Only, we learn, that George Deever, now a lawyer, has just paid his father a visit in jail.  And that, and other hints, make the Keller’s – and us – realize that, amidst the refreshing grape juice and romance and Joe’s plans for a great dinner out that night,  that matter of guilt with the cracked airplane parts simply will not disappear, in spite of the Kellers’ desperate attempt to bury it in the past.

Consider what’s at stake.  Larry Keller was a pilot presumed to have died in a combat mission.  If Joe had a part in letting the faulty aircraft parts out of the factory, he would, essentially, be responsible for his own son’s death – a thought beyond bearing.  And as we begin to consider that possibility, we realize that Kate’s insistence that her son is still alive isn’t just a mother’s grief-driven craziness – for Larry to be alive is her husband’s only hope.

And as things turn out, it is a thought beyond bearing.

It’s not for nothing that Arthur Miller have Joe’s factory manufacturing parts for the P-40 because it was considered our best fighter plane available in large numbers – in other words, there was a rush on them and so, when some of the cylinder heads came through the manufacturing process with a small crack, Joe was frantic to fulfill his quotas and, as he says, not lose his contract, and so he sent out the faulty parts with an ineffective patch.  For Miller, this decent man’s tragedy is a compound of personality, capitalism and war.  They way the author gives full due to each of these elements is part of the greatness of the play.

The play is not perfect – there are a few implausibilities – but it’s powerful and compelling.  This is the first time I’ve seen it and I think, among Miller’s most serious plays such as Death of a Salesman and The Crucible, this is my favorite.

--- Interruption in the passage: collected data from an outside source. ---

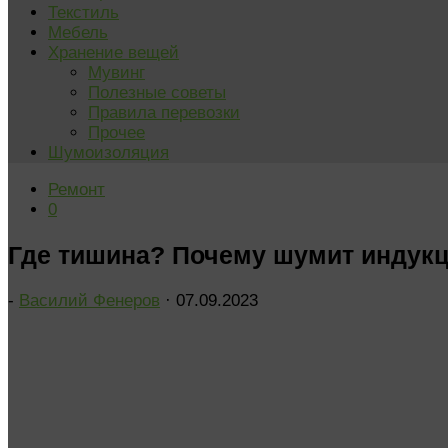
Текстиль
Мебель
Хранение вещей
Мувинг
Полезные советы
Правила перевозки
Прочее
Шумоизоляция
Ремонт
0
Где тишина? Почему шумит индук
-
Василий Фенеров
·
07.09.2023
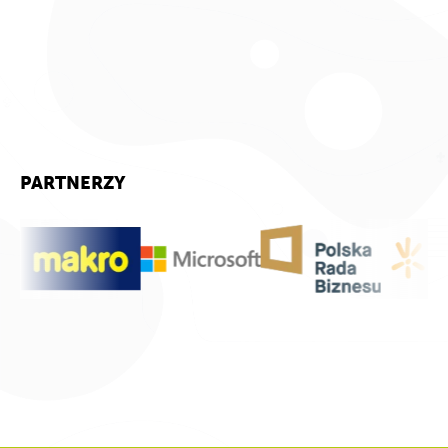
PARTNERZY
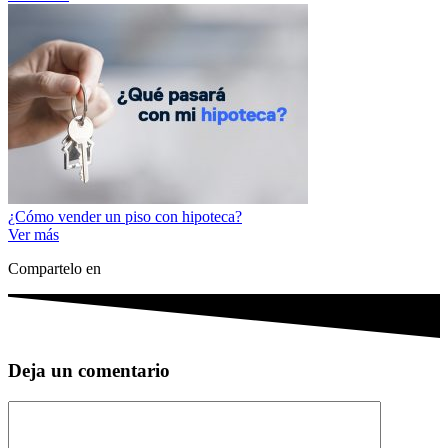
¿Cómo vender un piso con hipoteca?
Ver más
Compartelo en
Deja un comentario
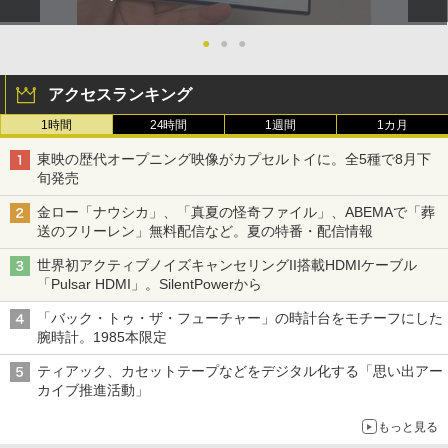
●
●
●
アクセスランキング
1時間
24時間
1週間
1カ月
東映の歴代オープニング映像がカプセルトイに。全5種で8月下
旬発売
金ロー「ナウシカ」、「真夏の怪奇ファイル」、ABEMAで「葬
送のフリーレン」無料配信など。夏の特番・配信情報
世界初アクティブノイズキャンセリングII搭載HDMIケーブル
「Pulsar HDMI」。SilentPowerから
「バック・トゥ・ザ・フューチャー」の時計台をモチーフにした
腕時計。1985本限定
ティアック、カセットテープなどをデジタル化する「思い出アー
カイブ推進活動」
もっと見る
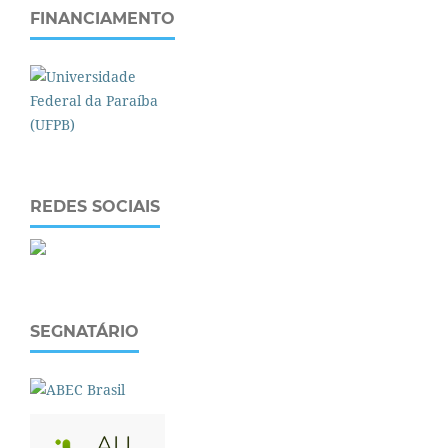
FINANCIAMENTO
REDES SOCIAIS
SEGNATÁRIO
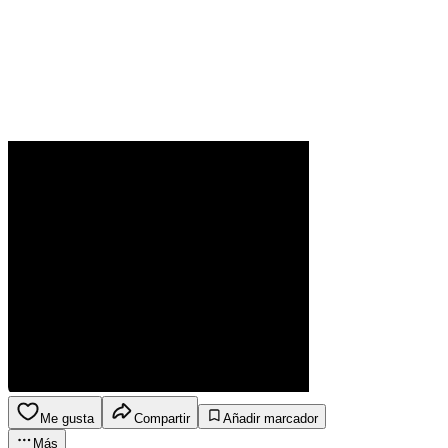
Me gusta
Compartir
Añadir marcador
Más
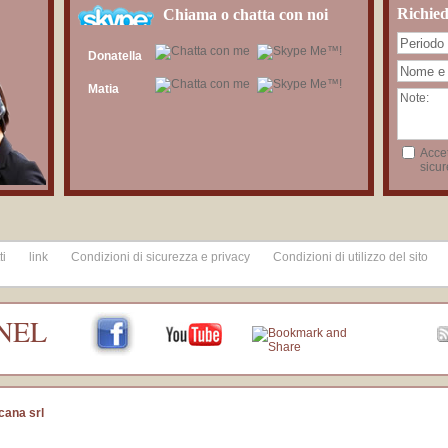
Richied
Chiama o chatta con noi
Donatella
Matia
Accet
sicur
ti
link
Condizioni di sicurezza e privacy
Condizioni di utilizzo del sito
NEL
cana srl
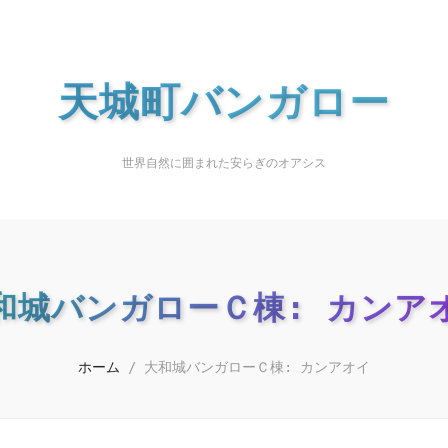
天城町バンガロー
世界自然に囲まれた安らぎのオアシス
和城バンガローＣ棟: カンア
ホーム
/
大和城バンガローＣ棟: カンアオイ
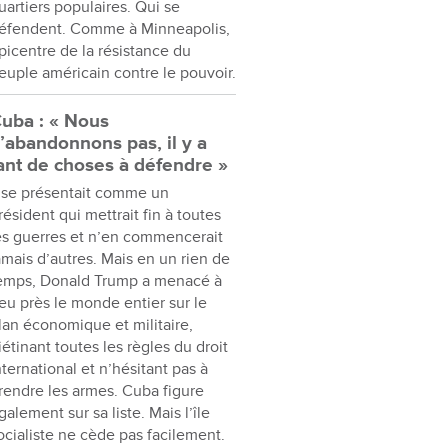
uartiers populaires. Qui se
éfendent. Comme à Minneapolis,
picentre de la résistance du
euple américain contre le pouvoir.
uba : « Nous
’abandonnons pas, il y a
ant de choses à défendre »
l se présentait comme un
résident qui mettrait fin à toutes
es guerres et n’en commencerait
amais d’autres. Mais en un rien de
emps, Donald Trump a menacé à
eu près le monde entier sur le
lan économique et militaire,
iétinant toutes les règles du droit
nternational et n’hésitant pas à
rendre les armes. Cuba figure
galement sur sa liste. Mais l’île
ocialiste ne cède pas facilement.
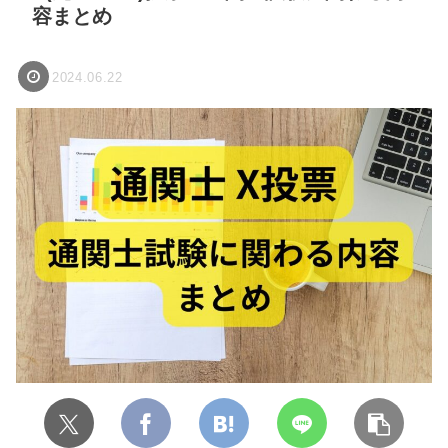
容まとめ
2024.06.22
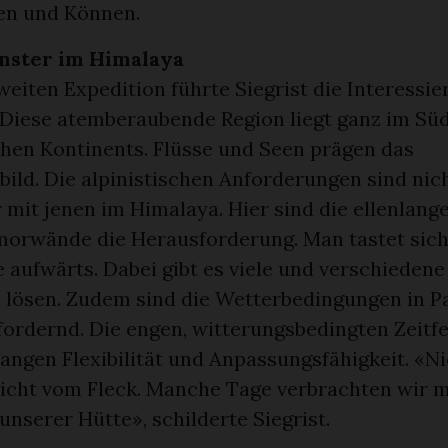
en und Können.
enster im Himalaya
weiten Expedition führte Siegrist die Interessi
 Diese atemberaubende Region liegt ganz im Sü
hen Kontinents. Flüsse und Seen prägen das
ild. Die alpinistischen Anforderungen sind nic
 mit jenen im Himalaya. Hier sind die ellenlang
morwände die Herausforderung. Man tastet sich
 aufwärts. Dabei gibt es viele und verschieden
 lösen. Zudem sind die Wetterbedingungen in P
fordernd. Die engen, witterungsbedingten Zeitfe
angen Flexibilität und Anpassungsfähigkeit. «Ni
icht vom Fleck. Manche Tage verbrachten wir 
nserer Hütte», schilderte Siegrist.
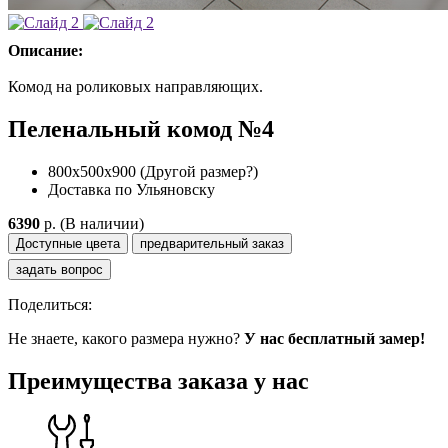
Описание:
Комод на роликовых направляющих.
Пеленальный комод №4
800х500х900
(Другой размер?)
Доставка по Ульяновску
6390
p.
(В наличии)
Доступные цвета
предварительный заказ
задать вопрос
Поделиться:
Не знаете, какого размера нужно?
У нас бесплатный замер!
Преимущества заказа у нас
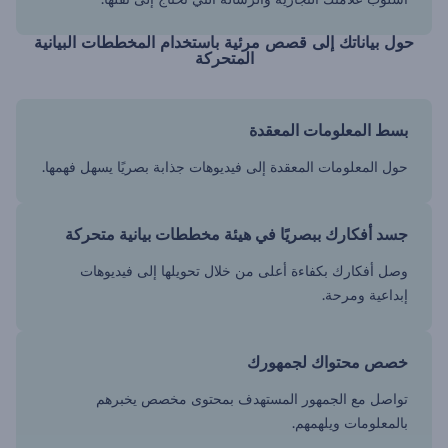
حول بياناتك إلى قصص مرئية باستخدام المخططات البيانية
المتحركة
بسط المعلومات المعقدة
حول المعلومات المعقدة إلى فيديوهات جذابة بصريًا يسهل فهمها.
جسد أفكارك ببصريًا في هيئة مخططات بيانية متحركة
وصل أفكارك بكفاءة أعلى من خلال تحويلها إلى فيديوهات
إبداعية ومرحة.
خصص محتواك لجمهورك
تواصل مع الجمهور المستهدف بمحتوى مخصص يخبرهم
بالمعلومات ويلهمهم.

In this superb production Joe, played by Alec Baldwin, comes across at first as easy-going in style but driven from within. He speaks with an intimate and fascinating fast-talking hucksterism to the mark for the confident businessman who’s determined – oh so determined – to make the sale, and he builds the part to great intensity. Laurie Metcalf gives a nothing-short-of-great performance as the anguished Kate with much to hide, jerkily holding to the norms of social interactions while electrified from head to toe with fear and the determination to control a ruinous situation.

Miller based All My Sons in part on a news story about an aeronautical manufacturing company in Ohio that conspired with army inspection officers to approve defective aircraft parts, but he altered the story greatly.  He also drew inspiration from Henrik Ibsen, both for his understanding of “the well made play,” and, from The Wild Duck, for the relationship between the two business partners.

I think also the play gains force from Miller’s adherence to Aristotle’s rules of unities in his Poetics:  All My Sons is indeed a single story that unfolds in one place in a period of a day — and with a relentless uncovering of hidden guilt worthy of Greek tragedy.  These are among the influences that flowed into Miller’s brilliant and original drama, a play fired by his grief over the war, his compassion for human beings, and his sense of justice.  All that and a young playwright’s desire to write a play that as he said would be well received, and it was!

All My Sons is a gripping evening of theater.  The story is tragic and one leaves exhilarated.

All My Sons plays at Guild Hall in East Hampton, NY, through July 28, 2015.  As I write, it’s near the end of its short run and the remaining performances are sold out.